Now Nagin, whose off-the-cuff comments have gotten him in trouble in the past, is in a battle of his own.
Troubled camera system
It stems from a lawsuit over the city's troubled surveillance camera system. Barely a quarter of the 1,000 cameras Nagin envisioned six years ago have been installed.
The lawsuit was filed by two companies that worked on the initial system. The suit claims people in and with ties to the city technology office misappropriated their work.
Surfacing as part of the suit were credit card records that show airfare for a Nagin family trip to Jamaica in 2005 was charged to a company with ties to Nagin's then-technology chief Greg Meffert, an entrepreneur brought in to help modernize city government.
Nagin has said it's difficult to recall the circumstances surrounding the trip, about three months after Katrina left 80 percent of New Orleans under water.
A 2004 Hawaii trip
The other vacation was in December 2004, when the Mefferts and Nagins went to Hawaii. The mayor has said Meffert "sponsored" the trip and said he'd told Meffert he had no trouble going as long as there were no ethical issues involved. He's called Meffert a friend and the trip a personal family vacation.
However, Meffert said in a deposition the trip was paid at least partly by NetMethods, a technology company. Meffert was a consultant for the company while at City Hall and had use of a NetMethods card, Meffert attorney Randall Smith said.
Smith said NetMethods never did business with the city. The two other companies claim in their lawsuit that it was created to compete with them.
Nagin and Meffert have denied any wrongdoing.
'Is there a criminal violation?'
Rafael Goyeneche, president of the watchdog Metropolitan Crime Commission, believes there was mismanagement in the technology office, and noted reports by the city's inspector general and one commissioned by the administration found as much.
"The question remains: Is there a criminal violation?" he said.
Goyeneche requested an ethics investigation of the Jamaica trip and another to Chicago for a fundraiser.
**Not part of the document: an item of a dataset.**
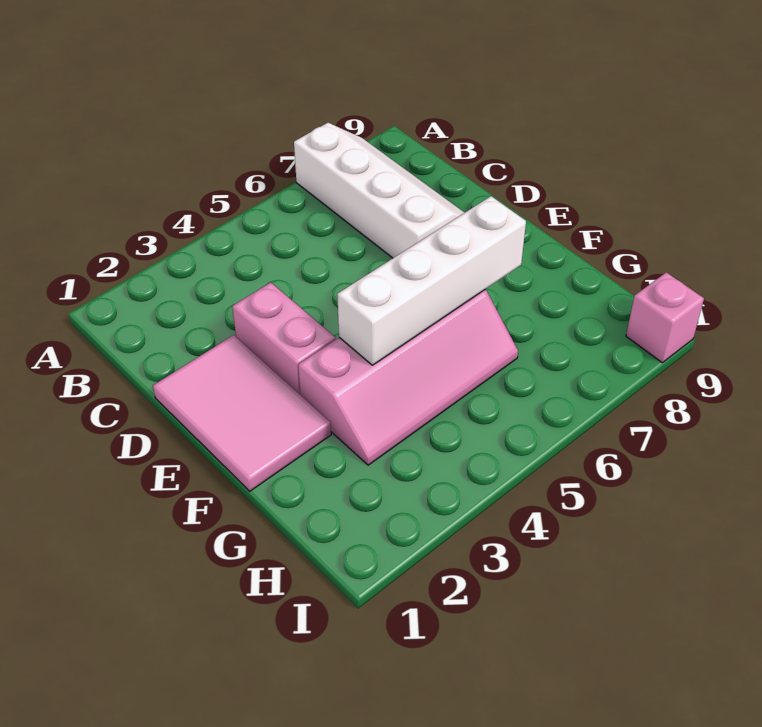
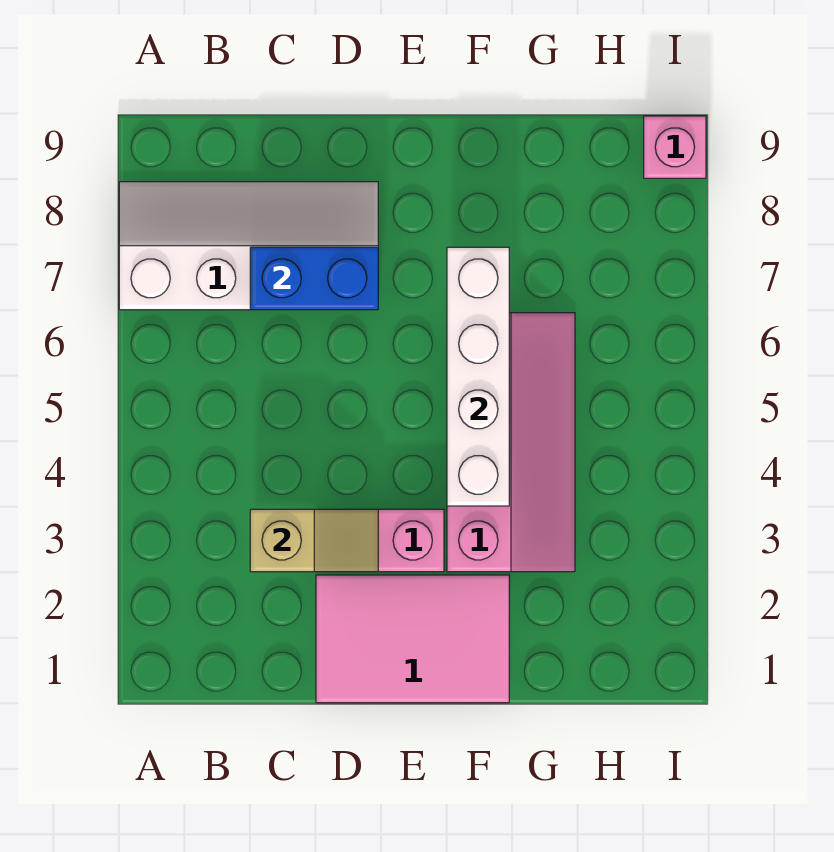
none -> tan 1x2 slope [250,509,378,572]
none -> blue 1x2 brick [250,247,378,310]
A four-year window to file a complaint over the Hawaii vacation had passed, he said.
A former administrator for the state ethics board said elected officials are barred from accepting gifts from anyone who might seek a contract with a government agency. But Gray Sexton said a grayer area is whether an employer can accept an unsolicited gift from an employee.
John Kiefer, an associate political science professor at the University of New Orleans, said public officials need to take into account the perception of their actions.
"Even if it's technically legal, you have to weigh every action you take," he said.